Les écoles en Afrique du Sud sont censées favoriser l'apprentissage et le respect, mais pour de nombreux enfants, elles sont devenues des lieux de peur en raison de la violence et du harcèlement fondés sur le genre (GBVH). Dans le cadre de sa présidence du G20, l'Afrique du Sud a mis en avant cette question au sein du Groupe de travail du G20 sur l'autonomisation des femmes, où le Fonds de réponse à la GBVF est membre. Au cours du mois écoulé, le groupe a organisé une série de dialogues pour préparer les engagements en vue de la réunion ministérielle du 30 octobre et du Sommet du G20 en novembre 2025.

La GBVH dans les écoles se manifeste par du harcèlement sexuel basé sur le sexe, l'orientation sexuelle ou le genre, de l'intimidation, des menaces, des moqueries et de l'exclusion. Ces actes causent un traumatisme immédiat et des dommages à long terme pour la santé mentale et les relations. À l'échelle mondiale, l'Unicef rapporte que la moitié des élèves âgés de 13 à 15 ans – environ 150 millions – subissent de la violence entre pairs dans et autour des écoles. En Afrique du Sud, on observe une augmentation de 35,4 % des cas signalés d'abus et de harcèlement sexuel des élèves par des enseignants, totalisant 111 cas en 2024/2025, ainsi que plus de 500 incidents d'intimidation au premier trimestre de 2025, selon SABC News.

Cette crise provient de normes sociales néfastes, de masculinités toxiques et de systèmes de responsabilité faibles. Le Département de l'Éducation de base, en collaboration avec le Département des Femmes, de la Jeunesse et des Personnes handicapées, le Fonds de réponse à la GBVF, l'Unicef et d'autres partenaires du G20, a organisé des dialogues avec cinq écoles dans le Gauteng, le Nord-Ouest, le Limpopo et le KwaZulu-Natal. Ces dialogues se sont concentrés sur les 15-17 ans, promouvant des masculinités positives, des relations respectueuses et des discussions sur la prévention précoce de la violence.

De plus, le fonds a collaboré avec Constitution Hill et la campagne We, the People South Africa pour une action de sensibilisation à l'école secondaire Teto à Welkom. Le programme incluait des ateliers sur la Déclaration des droits de l'homme, l'alphabétisation constitutionnelle et la campagne de prévention Respect GBV, avec des dialogues intergénérationnels impliquant des élèves, des parents, des éducateurs et les organes de gestion scolaire.

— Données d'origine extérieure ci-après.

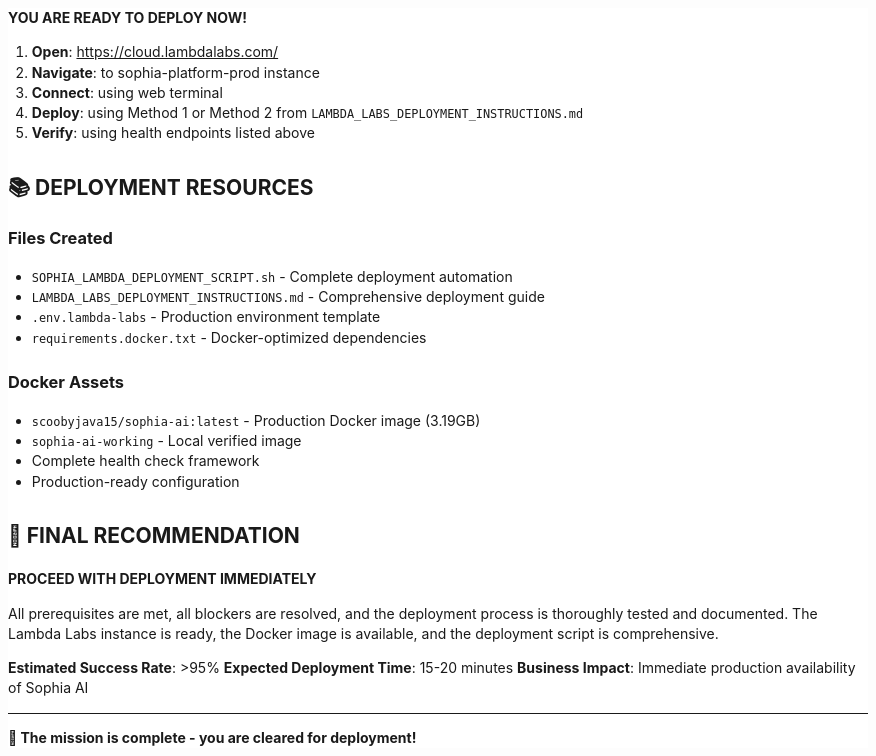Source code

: **YOU ARE READY TO DEPLOY NOW!**

1. **Open**: https://cloud.lambdalabs.com/
2. **Navigate**: to sophia-platform-prod instance
3. **Connect**: using web terminal
4. **Deploy**: using Method 1 or Method 2 from `LAMBDA_LABS_DEPLOYMENT_INSTRUCTIONS.md`
5. **Verify**: using health endpoints listed above

## 📚 DEPLOYMENT RESOURCES

### Files Created
- `SOPHIA_LAMBDA_DEPLOYMENT_SCRIPT.sh` - Complete deployment automation
- `LAMBDA_LABS_DEPLOYMENT_INSTRUCTIONS.md` - Comprehensive deployment guide
- `.env.lambda-labs` - Production environment template
- `requirements.docker.txt` - Docker-optimized dependencies

### Docker Assets
- `scoobyjava15/sophia-ai:latest` - Production Docker image (3.19GB)
- `sophia-ai-working` - Local verified image
- Complete health check framework
- Production-ready configuration

## 🎯 FINAL RECOMMENDATION

**PROCEED WITH DEPLOYMENT IMMEDIATELY**

All prerequisites are met, all blockers are resolved, and the deployment process is thoroughly tested and documented. The Lambda Labs instance is ready, the Docker image is available, and the deployment script is comprehensive.

**Estimated Success Rate**: >95%
**Expected Deployment Time**: 15-20 minutes
**Business Impact**: Immediate production availability of Sophia AI

---

**🚀 The mission is complete - you are cleared for deployment!**
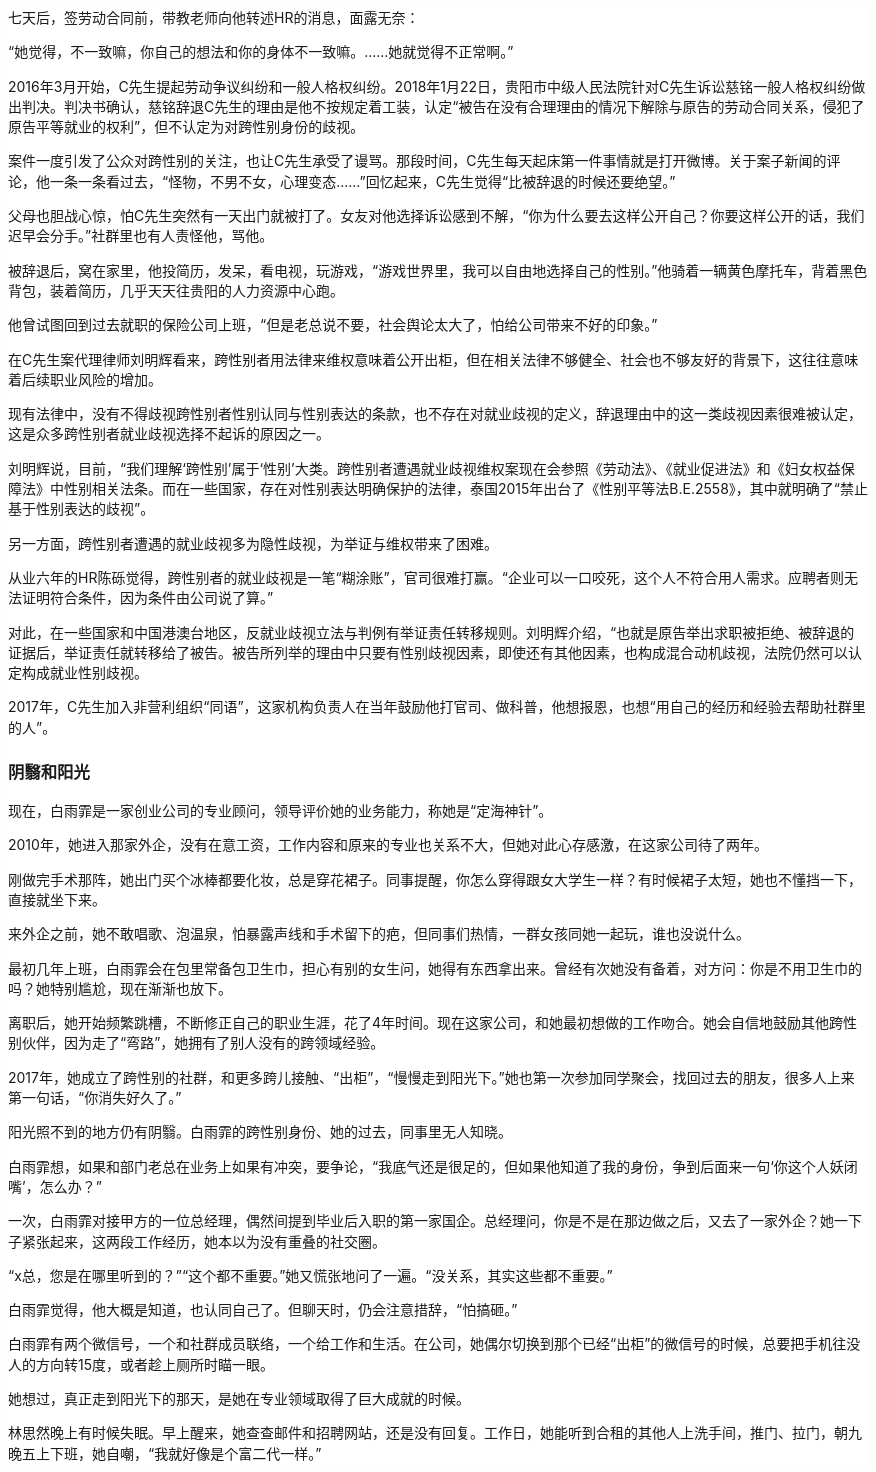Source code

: 七天后，签劳动合同前，带教老师向他转述HR的消息，面露无奈：

“她觉得，不一致嘛，你自己的想法和你的身体不一致嘛。......她就觉得不正常啊。”

2016年3月开始，C先生提起劳动争议纠纷和一般人格权纠纷。2018年1月22日，贵阳市中级人民法院针对C先生诉讼慈铭一般人格权纠纷做出判决。判决书确认，慈铭辞退C先生的理由是他不按规定着工装，认定“被告在没有合理理由的情况下解除与原告的劳动合同关系，侵犯了原告平等就业的权利”，但不认定为对跨性别身份的歧视。

案件一度引发了公众对跨性别的关注，也让C先生承受了谩骂。那段时间，C先生每天起床第一件事情就是打开微博。关于案子新闻的评论，他一条一条看过去，“怪物，不男不女，心理变态......”回忆起来，C先生觉得“比被辞退的时候还要绝望。”

父母也胆战心惊，怕C先生突然有一天出门就被打了。女友对他选择诉讼感到不解，“你为什么要去这样公开自己？你要这样公开的话，我们迟早会分手。”社群里也有人责怪他，骂他。

被辞退后，窝在家里，他投简历，发呆，看电视，玩游戏，“游戏世界里，我可以自由地选择自己的性别。”他骑着一辆黄色摩托车，背着黑色背包，装着简历，几乎天天往贵阳的人力资源中心跑。

他曾试图回到过去就职的保险公司上班，“但是老总说不要，社会舆论太大了，怕给公司带来不好的印象。”

在C先生案代理律师刘明辉看来，跨性别者用法律来维权意味着公开出柜，但在相关法律不够健全、社会也不够友好的背景下，这往往意味着后续职业风险的增加。

现有法律中，没有不得歧视跨性别者性别认同与性别表达的条款，也不存在对就业歧视的定义，辞退理由中的这一类歧视因素很难被认定，这是众多跨性别者就业歧视选择不起诉的原因之一。

刘明辉说，目前，“我们理解‘跨性别’属于‘性别’大类。跨性别者遭遇就业歧视维权案现在会参照《劳动法》、《就业促进法》和《妇女权益保障法》中性别相关法条。而在一些国家，存在对性别表达明确保护的法律，泰国2015年出台了《性别平等法B.E.2558》，其中就明确了“禁止基于性别表达的歧视”。

另一方面，跨性别者遭遇的就业歧视多为隐性歧视，为举证与维权带来了困难。

从业六年的HR陈砾觉得，跨性别者的就业歧视是一笔“糊涂账”，官司很难打赢。“企业可以一口咬死，这个人不符合用人需求。应聘者则无法证明符合条件，因为条件由公司说了算。”

对此，在一些国家和中国港澳台地区，反就业歧视立法与判例有举证责任转移规则。刘明辉介绍，“也就是原告举出求职被拒绝、被辞退的证据后，举证责任就转移给了被告。被告所列举的理由中只要有性别歧视因素，即使还有其他因素，也构成混合动机歧视，法院仍然可以认定构成就业性别歧视。

2017年，C先生加入非营利组织“同语”，这家机构负责人在当年鼓励他打官司、做科普，他想报恩，也想“用自己的经历和经验去帮助社群里的人”。

### 阴翳和阳光

现在，白雨霏是一家创业公司的专业顾问，领导评价她的业务能力，称她是“定海神针”。

2010年，她进入那家外企，没有在意工资，工作内容和原来的专业也关系不大，但她对此心存感激，在这家公司待了两年。

刚做完手术那阵，她出门买个冰棒都要化妆，总是穿花裙子。同事提醒，你怎么穿得跟女大学生一样？有时候裙子太短，她也不懂挡一下，直接就坐下来。

来外企之前，她不敢唱歌、泡温泉，怕暴露声线和手术留下的疤，但同事们热情，一群女孩同她一起玩，谁也没说什么。

最初几年上班，白雨霏会在包里常备包卫生巾，担心有别的女生问，她得有东西拿出来。曾经有次她没有备着，对方问：你是不用卫生巾的吗？她特别尴尬，现在渐渐也放下。

离职后，她开始频繁跳槽，不断修正自己的职业生涯，花了4年时间。现在这家公司，和她最初想做的工作吻合。她会自信地鼓励其他跨性别伙伴，因为走了“弯路”，她拥有了别人没有的跨领域经验。

2017年，她成立了跨性别的社群，和更多跨儿接触、“出柜”，“慢慢走到阳光下。”她也第一次参加同学聚会，找回过去的朋友，很多人上来第一句话，“你消失好久了。”

阳光照不到的地方仍有阴翳。白雨霏的跨性别身份、她的过去，同事里无人知晓。

白雨霏想，如果和部门老总在业务上如果有冲突，要争论，“我底气还是很足的，但如果他知道了我的身份，争到后面来一句‘你这个人妖闭嘴’，怎么办？”

一次，白雨霏对接甲方的一位总经理，偶然间提到毕业后入职的第一家国企。总经理问，你是不是在那边做之后，又去了一家外企？她一下子紧张起来，这两段工作经历，她本以为没有重叠的社交圈。

“x总，您是在哪里听到的？”“这个都不重要。”她又慌张地问了一遍。“没关系，其实这些都不重要。”

白雨霏觉得，他大概是知道，也认同自己了。但聊天时，仍会注意措辞，“怕搞砸。”

白雨霏有两个微信号，一个和社群成员联络，一个给工作和生活。在公司，她偶尔切换到那个已经“出柜”的微信号的时候，总要把手机往没人的方向转15度，或者趁上厕所时瞄一眼。

她想过，真正走到阳光下的那天，是她在专业领域取得了巨大成就的时候。

林思然晚上有时候失眠。早上醒来，她查查邮件和招聘网站，还是没有回复。工作日，她能听到合租的其他人上洗手间，推门、拉门，朝九晚五上下班，她自嘲，“我就好像是个富二代一样。”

Un participant aux dialogues du G20 a déclaré : « Les enfants ne peuvent pas grand-chose seuls pour répondre à la GBVH. Mais s'ils disposent d'espaces sécurisés, ils s'exprimeront. » Le fonds appelle à démanteler les normes de genre néfastes, à renforcer les systèmes de justice pour les enfants, à soutenir les soignants de première ligne et à amplifier les voix des enfants dans les forums mondiaux comme le G20 pour briser les cycles de violence.